▶ **Task requirements**
Copy out the entries below exactly as they stand, but only from the line containing "M1138 366 1150 371 1143 388 1132 383Z" through the line containing "M1219 496 1298 250 1364 257 1394 266".

▶ **Data section**
________________

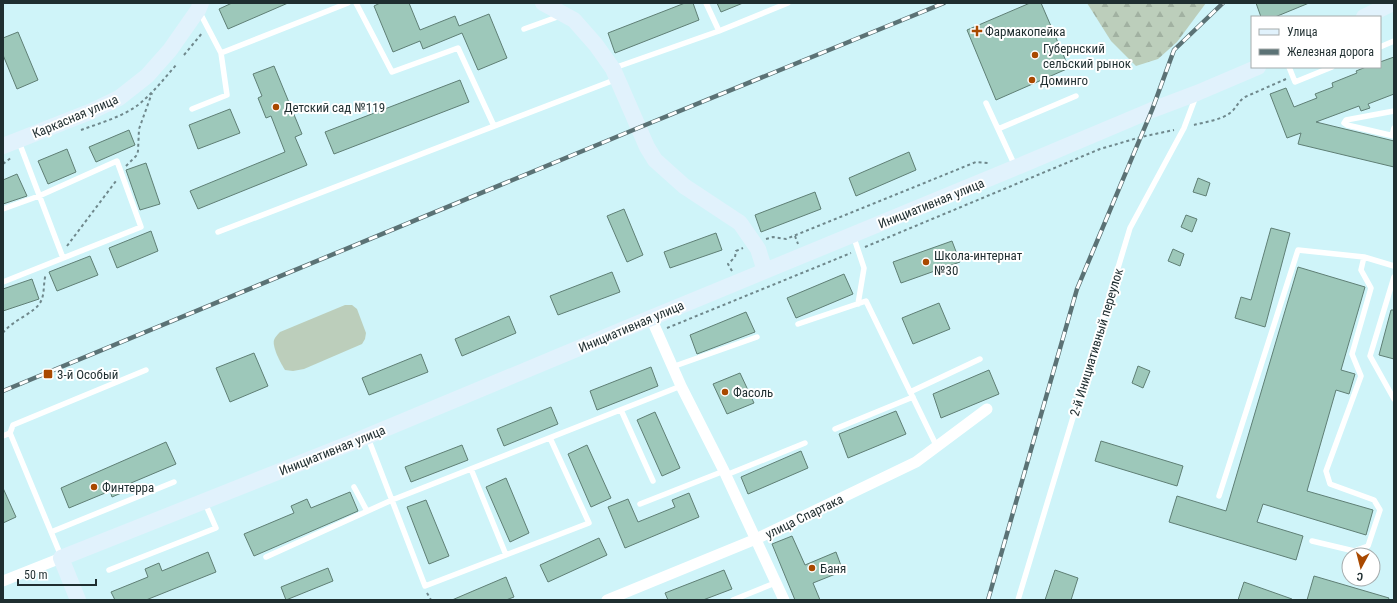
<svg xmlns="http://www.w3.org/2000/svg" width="1397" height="603" viewBox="0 0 1397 603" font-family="'Roboto Condensed',sans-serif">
<defs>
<pattern id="forest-firs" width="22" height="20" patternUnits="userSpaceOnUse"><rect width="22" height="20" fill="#bccebb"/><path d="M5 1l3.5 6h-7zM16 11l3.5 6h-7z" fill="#a1b1a1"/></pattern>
</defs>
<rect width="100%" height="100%" fill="#cff4f9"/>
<path fill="#bccebb" d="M345 305H352L357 309 366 333 365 339 362 344 304 369 293 371 285 370C281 364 272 347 274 340 275 337 278 334 280 332Z"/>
<path fill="url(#forest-firs)" d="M1087 3H1206L1177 42 1158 59 1136 66 1111 41Z"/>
<path fill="#9dc8ba" stroke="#5f7f75" d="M232 3H288L228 29 219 9Z
M380 3H409L420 30 455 16 459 26 489 14 507 58 478 70 462 33 423 49 420 41 393 52 374 6Z
M685 3H693L699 20 615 53 608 33Z
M717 3H743L721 12Z
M1030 3H1041L1069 68 996 100 967 30Z
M1256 3H1309L1275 17H1261Z
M18 32 38 80 17 89 3 55V38Z
M1394 57V94L1368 104 1370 108 1361 111 1359 106 1316 122 1394 141V167L1298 144 1301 133 1287 138 1270 94 1286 88 1294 107 1317 98 1315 94 1333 87 1332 83 1357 73 1356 71 1366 67H1380V62Z
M274 66 302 134 295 137 307 165 198 209 190 191 285 152 271 116 266 118 258 98 262 96 253 74Z
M460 80 469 102 334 154 325 132Z
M230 109 240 133 198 149 189 125Z
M129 130 135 145 96 162 89 147Z
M67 149 76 172 48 184 38 161Z
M909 152 916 170 856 196 849 178Z
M146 163 160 204 140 210 126 170Z
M17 174 27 196 3 204V180Z
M1198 178 1210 183 1206 196 1193 192Z
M815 192 821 209 761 232 755 215Z
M624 209 643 255 627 262 607 216Z
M1186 215 1197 219 1192 232 1181 227Z
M1271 228 1290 233 1265 327 1235 318 1241 297 1251 300Z
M151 231 158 251 117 268 109 248Z
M716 233 722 250 670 268 664 252Z
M952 241 960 262 901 283 893 262Z
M1173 249 1184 254 1180 266 1168 261Z
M90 256 98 275 57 291 49 272Z
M1298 267 1365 287 1341 370 1355 374 1349 394 1336 390 1307 491 1373 510 1366 535 1263 504 1257 522 1303 536 1296 560 1169 522 1177 496 1226 511Z
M612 272 620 292 558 315 550 296Z
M844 274 853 294 796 318 787 298Z
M32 279 39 299 3 311V289Z
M939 303 950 329 913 344 902 318Z
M1391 310H1394V359L1379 355Z
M746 312 755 332 697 354 690 335Z
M509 316 516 333 462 356 455 339Z
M254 353 268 386 230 402 216 368Z
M421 354 428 372 369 395 362 378Z
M1138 366 1150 371 1143 388 1132 383Z
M651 367 658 386 597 410 590 391Z
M989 370 999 394 941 418 933 394Z
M740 373 754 403 727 414 713 384Z
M551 407 558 424 504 446 497 429Z
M896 411 906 434 848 458 839 434Z
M655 412 680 468 662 476 637 420Z
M1101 441 1183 466 1177 486 1095 461Z
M166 442 176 464 131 483 133 488 112 497 110 491 69 508 61 488Z
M462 445 468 460 411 482 405 467Z
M587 445 611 498 591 507 568 454Z
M801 451 808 468 748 494 741 477Z
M506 478 529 533 510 542 486 487Z
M3 488 16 517 3 523Z
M350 492 358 511 254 556 244 534 294 513 291 506 307 499 311 508Z
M689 493 699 517 625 548 608 507 628 499 638 522 675 507 672 500Z
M426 500 449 556 429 564 407 507Z
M792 536 805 565 836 552 843 571 813 583 820 600H795L772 544Z
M599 538 607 555 548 582 540 565Z
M208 552 216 572 146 600H115L111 592 148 577 145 569 159 563 162 571Z
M328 568 333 581 286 600 281 587Z
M724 570 732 589 703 600H668L665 593Z
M1055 570 1078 578 1071 600H1045Z
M1314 576 1389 598 1388 600H1307Z
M506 577 514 597 506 600H452Z
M1244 582 1292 599 1291 600H1238Z"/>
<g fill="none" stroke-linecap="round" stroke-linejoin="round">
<path stroke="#6f888c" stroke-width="2" stroke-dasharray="3 3" stroke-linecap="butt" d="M184 55 203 32
M1194 125C1205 122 1221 120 1230 113 1236 109 1238 101 1245 97L1286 79
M81 130C100 123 122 117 138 105 152 94 164 79 176 65
M3 164 12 157
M126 166 137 155 138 151 139 129 152 93
M795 236 798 244
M766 239 773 237 786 239 976 162 989 163
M67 246 116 181
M865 247 1100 149 1141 137 1174 130
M732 271 728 264 735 257 736 251 743 248
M667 328 851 253
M3 333C12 320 36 313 41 301 45 293 43 282 46 274
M427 593 431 600"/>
<path stroke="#fff" stroke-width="5.5" d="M356 3 392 72 458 48 494 126
M706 3 719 31
M199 11 221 53 348 3
M524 29 560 16
M1380 47 1394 41
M1289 67 1295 82 1332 67
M614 68 719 31 788 3
M986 103 998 129
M192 109 227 95 221 53
M1394 111 1346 120 1344 123 1347 125 1394 136
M1392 135 1394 128
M19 142 63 258
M1015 166 998 129 1076 96
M3 209 39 196 117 161 141 227 3 282
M218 232 617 79
M853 235 864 268 858 304
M1394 277 1370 356 1394 399
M798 324 866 301 937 447
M672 367 757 337
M910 392 980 359
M621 410 653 481
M835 429 913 397
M10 433 13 425 146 370
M3 436 10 433 61 556
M368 438 425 586 589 523 550 438
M471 469 506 555
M726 475 805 443
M354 487 367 511
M1219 496 1298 250 1364 257 1394 266
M640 504 724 471
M51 532 174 482
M1312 541 1354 551 1368 546 1380 510 1374 500 1330 484 1326 471 1361 376 1352 354 1371 288 1361 270 1364 257
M266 557 392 500 681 386
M109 570 216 528 205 503
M733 600 775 583
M1018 600 1130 228 1184 128 1196 96"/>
<path stroke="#fff" stroke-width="11" d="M651 318 681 386 724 471 784 600
M3 581 61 558
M607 600 756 539 916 462 987 409"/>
<path stroke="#e1f2fc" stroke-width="16" d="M543 3 574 20 596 45 613 69 647 147 655 160 684 186 740 223 758 249 765 271
M1364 17 1393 3
M3 146 92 111 119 98 147 76 170 50 198 10 201 3
M78 600 61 558 351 443 651 318 1024 164 1152 110 1197 93 1258 67"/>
<defs>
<path id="rail" d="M3 391 638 128 944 3
M988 600 1077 289 1152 110 1174 50 1223 3"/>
</defs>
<use href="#rail" stroke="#5b7275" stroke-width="4.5"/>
<use href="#rail" stroke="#fff" stroke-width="3" stroke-dasharray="9" stroke-linecap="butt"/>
</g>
<g fill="#a94900" stroke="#fff" stroke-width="1.5">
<path d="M975 25h4v4h4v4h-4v4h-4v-4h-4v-4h4z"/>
<circle cx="1035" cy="55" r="4"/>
<circle cx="1032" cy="80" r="4"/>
<circle cx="276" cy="107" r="4"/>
<circle cx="926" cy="262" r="4"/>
<rect x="43" y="369" width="10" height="10" rx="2"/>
<circle cx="725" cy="392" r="4"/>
<circle cx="94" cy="487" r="4"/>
<circle cx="812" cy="568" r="4"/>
</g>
<g text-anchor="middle" stroke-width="4" stroke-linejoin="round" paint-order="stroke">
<g font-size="13" fill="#1f2e30" stroke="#fff" text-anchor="start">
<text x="985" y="36">Фармакопейка</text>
<text x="1043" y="53">Губернский<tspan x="1043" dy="15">сельский рынок</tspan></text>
<text x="1040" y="85">Доминго</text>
<text x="284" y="112">Детский сад №119</text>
<text x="934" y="260">Школа-интернат<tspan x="934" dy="15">№30</tspan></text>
<text x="57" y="379">3-й Особый</text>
<text x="733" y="397">Фасоль</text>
<text x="102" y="492">Финтерра</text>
<text x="820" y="573">Баня</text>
</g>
<g font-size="13" fill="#1f2e30" stroke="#fff">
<text transform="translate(75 116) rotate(-23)" y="5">Каркасная улица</text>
<text transform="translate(931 203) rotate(-22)" y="5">Инициативная улица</text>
<text transform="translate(631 326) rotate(-23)" y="5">Инициативная улица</text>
<text transform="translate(1096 342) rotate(-73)" y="5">2-й Инициативный переулок</text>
<text transform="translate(332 450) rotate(-22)" y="5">Инициативная улица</text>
<text transform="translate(804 516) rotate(-26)" y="5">улица Спартака</text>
</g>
</g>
<rect width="1397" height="603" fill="none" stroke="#1f2e30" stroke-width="8"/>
<rect x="1251" y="16" width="130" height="52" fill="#ffffff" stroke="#a5abac"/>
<rect x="1259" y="29" width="20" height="6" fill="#e1f2fc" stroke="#a5abac"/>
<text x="1287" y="36" font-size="12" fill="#1f2e30">Улица</text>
<rect x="1259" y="49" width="20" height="6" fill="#5b7275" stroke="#a5abac"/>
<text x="1287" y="56" font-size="12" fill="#1f2e30">Железная дорога</text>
<g transform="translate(1361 567) rotate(187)"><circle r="19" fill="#ffffff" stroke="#a5abac"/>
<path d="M0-3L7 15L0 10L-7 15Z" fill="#a94900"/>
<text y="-6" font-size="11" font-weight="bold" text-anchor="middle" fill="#1f2e30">С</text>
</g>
<path d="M18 579v6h78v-6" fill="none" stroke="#1f2e30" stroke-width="2"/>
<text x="24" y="579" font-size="12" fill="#1f2e30" stroke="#ffffff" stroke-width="3" paint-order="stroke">50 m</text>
</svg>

________________

▶ **Expected answer**
M1138 366 1150 371 1143 388 1132 383Z
M651 367 658 386 597 410 590 391Z
M989 370 999 394 941 418 933 394Z
M740 373 754 403 727 414 713 384Z
M551 407 558 424 504 446 497 429Z
M896 411 906 434 848 458 839 434Z
M655 412 680 468 662 476 637 420Z
M1101 441 1183 466 1177 486 1095 461Z
M166 442 176 464 131 483 133 488 112 497 110 491 69 508 61 488Z
M462 445 468 460 411 482 405 467Z
M587 445 611 498 591 507 568 454Z
M801 451 808 468 748 494 741 477Z
M506 478 529 533 510 542 486 487Z
M3 488 16 517 3 523Z
M350 492 358 511 254 556 244 534 294 513 291 506 307 499 311 508Z
M689 493 699 517 625 548 608 507 628 499 638 522 675 507 672 500Z
M426 500 449 556 429 564 407 507Z
M792 536 805 565 836 552 843 571 813 583 820 600H795L772 544Z
M599 538 607 555 548 582 540 565Z
M208 552 216 572 146 600H115L111 592 148 577 145 569 159 563 162 571Z
M328 568 333 581 286 600 281 587Z
M724 570 732 589 703 600H668L665 593Z
M1055 570 1078 578 1071 600H1045Z
M1314 576 1389 598 1388 600H1307Z
M506 577 514 597 506 600H452Z
M1244 582 1292 599 1291 600H1238Z"/>
<g fill="none" stroke-linecap="round" stroke-linejoin="round">
<path stroke="#6f888c" stroke-width="2" stroke-dasharray="3 3" stroke-linecap="butt" d="M184 55 203 32
M1194 125C1205 122 1221 120 1230 113 1236 109 1238 101 1245 97L1286 79
M81 130C100 123 122 117 138 105 152 94 164 79 176 65
M3 164 12 157
M126 166 137 155 138 151 139 129 152 93
M795 236 798 244
M766 239 773 237 786 239 976 162 989 163
M67 246 116 181
M865 247 1100 149 1141 137 1174 130
M732 271 728 264 735 257 736 251 743 248
M667 328 851 253
M3 333C12 320 36 313 41 301 45 293 43 282 46 274
M427 593 431 600"/>
<path stroke="#fff" stroke-width="5.5" d="M356 3 392 72 458 48 494 126
M706 3 719 31
M199 11 221 53 348 3
M524 29 560 16
M1380 47 1394 41
M1289 67 1295 82 1332 67
M614 68 719 31 788 3
M986 103 998 129
M192 109 227 95 221 53
M1394 111 1346 120 1344 123 1347 125 1394 136
M1392 135 1394 128
M19 142 63 258
M1015 166 998 129 1076 96
M3 209 39 196 117 161 141 227 3 282
M218 232 617 79
M853 235 864 268 858 304
M1394 277 1370 356 1394 399
M798 324 866 301 937 447
M672 367 757 337
M910 392 980 359
M621 410 653 481
M835 429 913 397
M10 433 13 425 146 370
M3 436 10 433 61 556
M368 438 425 586 589 523 550 438
M471 469 506 555
M726 475 805 443
M354 487 367 511
M1219 496 1298 250 1364 257 1394 266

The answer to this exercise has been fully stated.